Max Tyler Max Tyler - 3 months ago 22
C++ Question

Removing std::function lambda-wrapped method from std::map

I'm creating a callback system using

std::function
and
std::map
s. The map uses
int
s as keys and the values are
std::function
. I bind methods into those functions. I'm wondering if I call
map.erase(i)
, will that delete the std::function from memory, or will I have a memory leak?
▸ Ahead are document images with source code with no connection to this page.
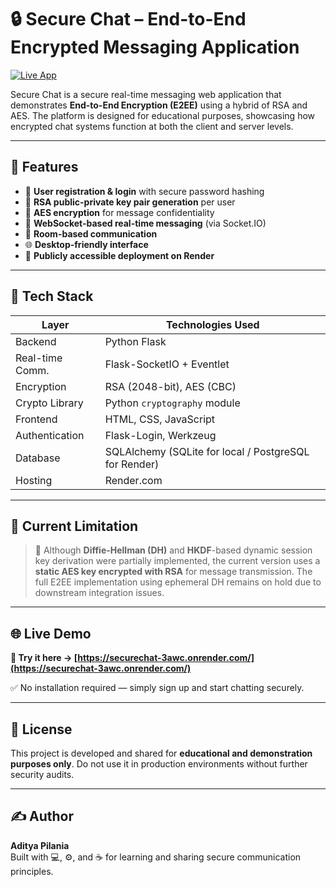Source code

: # 🔒 Secure Chat – End-to-End Encrypted Messaging Application

[![Live App](https://img.shields.io/badge/Live%20Demo-SecureChat-blue?style=for-the-badge&logo=render)](https://securechat-3awc.onrender.com/)

Secure Chat is a secure real-time messaging web application that demonstrates **End-to-End Encryption (E2EE)** using a hybrid of RSA and AES. The platform is designed for educational purposes, showcasing how encrypted chat systems function at both the client and server levels.

---

## 📌 Features

- 🔐 **User registration & login** with secure password hashing
- 🔑 **RSA public-private key pair generation** per user
- 🧠 **AES encryption** for message confidentiality
- 📡 **WebSocket-based real-time messaging** (via Socket.IO)
- 🧾 **Room-based communication**
- 🌐 **Desktop-friendly interface**
- 🚀 **Publicly accessible deployment on Render**

---

## 🔧 Tech Stack

| Layer             | Technologies Used                        |
|------------------|-------------------------------------------|
| Backend           | Python Flask                             |
| Real-time Comm.   | Flask-SocketIO + Eventlet                |
| Encryption        | RSA (2048-bit), AES (CBC)                |
| Crypto Library    | Python `cryptography` module             |
| Frontend          | HTML, CSS, JavaScript                    |
| Authentication    | Flask-Login, Werkzeug                    |
| Database          | SQLAlchemy (SQLite for local / PostgreSQL for Render) |
| Hosting           | Render.com                               |

---

## 🚧 Current Limitation

> 🔸 Although **Diffie-Hellman (DH)** and **HKDF**-based dynamic session key derivation were partially implemented, the current version uses a **static AES key encrypted with RSA** for message transmission. The full E2EE implementation using ephemeral DH remains on hold due to downstream integration issues.

---

## 🌐 Live Demo

**🔗 Try it here → [https://securechat-3awc.onrender.com/](https://securechat-3awc.onrender.com/)**

✅ No installation required — simply sign up and start chatting securely.

---

## 📄 License

This project is developed and shared for **educational and demonstration purposes only**. Do not use it in production environments without further security audits.

---

## ✍️ Author

**Aditya Pilania**  
Built with 💻, ⚙️, and ☕ for learning and sharing secure communication principles.

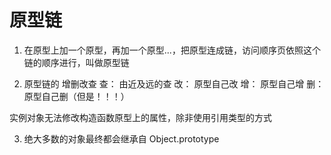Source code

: # 原型链
1. 在原型上加一个原型，再加一个原型...，把原型连成链，访问顺序页依照这个链的顺序进行，叫做原型链

2. 原型链的 增删改查
    查： 由近及远的查
    改： 原型自己改 
    增： 原型自己增
    删： 原型自己删（但是！！！）

  实例对象无法修改构造函数原型上的属性，除非使用引用类型的方式


3. 绝大多数的对象最终都会继承自 Object.prototype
Here is some example code:

#include <iostream>
#include <functional>
#include <map>

using namespace std;

class TestClass{
public:
TestClass(int _i, map<int, function<void()>>& test_map):i(_i){
test_map[i]=[&](){this->lambda_test();};
};
void lambda_test(){cout << "output" << " " << i<< endl;};
private:
int i;
};

int main() {
map<int, function<void()>> test_map;
TestClass* test = new TestClass(1, test_map);
test_map[1]();
delete test;
test_map.erase(1); // <-- here
};


Does the last
test_map.erase(1);
remove the
std::function
from memory?

Answer

While this is not good code, there is no memory leak; you're storing the std::functions in the std::map by value (rather than by pointer), hence std::map::erase will call the destructor of std::function.

Put another way, you're not newing any std::function, so you don't need to delete any std::function.